___ STORED DATA
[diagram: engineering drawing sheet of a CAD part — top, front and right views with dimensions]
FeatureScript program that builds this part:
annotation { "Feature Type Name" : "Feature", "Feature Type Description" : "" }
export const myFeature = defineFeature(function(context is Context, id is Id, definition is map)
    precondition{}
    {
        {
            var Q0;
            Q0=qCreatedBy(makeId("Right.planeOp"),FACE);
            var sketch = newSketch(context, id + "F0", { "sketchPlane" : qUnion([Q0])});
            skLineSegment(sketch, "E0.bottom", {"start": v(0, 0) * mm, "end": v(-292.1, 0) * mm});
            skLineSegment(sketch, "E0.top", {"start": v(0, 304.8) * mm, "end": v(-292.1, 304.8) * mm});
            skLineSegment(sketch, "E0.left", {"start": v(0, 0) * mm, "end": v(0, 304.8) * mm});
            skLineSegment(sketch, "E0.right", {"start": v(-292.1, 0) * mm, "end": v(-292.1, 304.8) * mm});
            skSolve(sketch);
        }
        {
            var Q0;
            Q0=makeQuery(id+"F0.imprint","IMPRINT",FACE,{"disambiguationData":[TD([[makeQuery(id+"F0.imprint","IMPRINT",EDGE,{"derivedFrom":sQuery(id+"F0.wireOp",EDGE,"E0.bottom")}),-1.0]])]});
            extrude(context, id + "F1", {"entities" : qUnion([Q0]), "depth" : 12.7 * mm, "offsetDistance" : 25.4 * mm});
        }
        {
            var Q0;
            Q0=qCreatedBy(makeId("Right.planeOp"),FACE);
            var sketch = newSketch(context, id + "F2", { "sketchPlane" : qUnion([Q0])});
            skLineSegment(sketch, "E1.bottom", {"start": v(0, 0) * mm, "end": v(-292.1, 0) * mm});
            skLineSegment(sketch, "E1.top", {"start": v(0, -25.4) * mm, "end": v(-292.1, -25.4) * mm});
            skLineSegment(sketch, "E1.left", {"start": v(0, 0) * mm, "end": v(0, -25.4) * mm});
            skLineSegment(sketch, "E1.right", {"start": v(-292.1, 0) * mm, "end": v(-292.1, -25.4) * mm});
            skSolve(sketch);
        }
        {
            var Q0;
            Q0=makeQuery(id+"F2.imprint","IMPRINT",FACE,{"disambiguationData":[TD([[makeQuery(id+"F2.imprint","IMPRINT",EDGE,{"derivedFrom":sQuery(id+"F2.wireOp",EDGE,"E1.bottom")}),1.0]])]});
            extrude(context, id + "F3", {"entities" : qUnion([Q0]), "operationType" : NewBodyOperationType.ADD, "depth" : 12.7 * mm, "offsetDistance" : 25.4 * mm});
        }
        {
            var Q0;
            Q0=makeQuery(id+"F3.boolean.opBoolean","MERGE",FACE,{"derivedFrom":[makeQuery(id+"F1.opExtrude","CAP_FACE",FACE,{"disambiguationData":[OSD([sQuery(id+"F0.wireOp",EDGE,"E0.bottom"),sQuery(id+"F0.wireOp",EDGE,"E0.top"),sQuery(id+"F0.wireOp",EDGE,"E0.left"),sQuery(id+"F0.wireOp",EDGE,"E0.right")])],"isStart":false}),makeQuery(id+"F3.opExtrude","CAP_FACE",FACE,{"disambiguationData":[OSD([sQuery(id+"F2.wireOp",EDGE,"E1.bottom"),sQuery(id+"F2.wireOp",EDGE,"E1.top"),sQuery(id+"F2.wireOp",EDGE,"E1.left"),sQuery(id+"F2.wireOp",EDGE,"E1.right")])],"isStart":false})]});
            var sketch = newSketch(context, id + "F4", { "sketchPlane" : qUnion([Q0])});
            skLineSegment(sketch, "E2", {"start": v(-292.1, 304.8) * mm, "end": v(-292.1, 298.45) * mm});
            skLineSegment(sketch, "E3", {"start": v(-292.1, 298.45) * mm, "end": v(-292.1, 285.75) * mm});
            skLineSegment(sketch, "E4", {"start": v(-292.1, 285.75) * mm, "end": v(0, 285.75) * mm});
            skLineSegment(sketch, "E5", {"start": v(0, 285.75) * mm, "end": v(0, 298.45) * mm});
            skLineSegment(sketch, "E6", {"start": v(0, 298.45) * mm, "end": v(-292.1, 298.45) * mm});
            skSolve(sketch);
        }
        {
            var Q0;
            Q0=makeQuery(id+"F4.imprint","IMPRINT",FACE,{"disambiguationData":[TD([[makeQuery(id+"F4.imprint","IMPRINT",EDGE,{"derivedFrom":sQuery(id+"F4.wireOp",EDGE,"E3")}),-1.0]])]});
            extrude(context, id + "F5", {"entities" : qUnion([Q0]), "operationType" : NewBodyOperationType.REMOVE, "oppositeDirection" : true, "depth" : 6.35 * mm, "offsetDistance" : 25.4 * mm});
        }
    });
______
TASK REQUIREMENTS - How many lines in the entries above contain the string "operationType"? Give only the number.

RESULT OF THE TASK - 2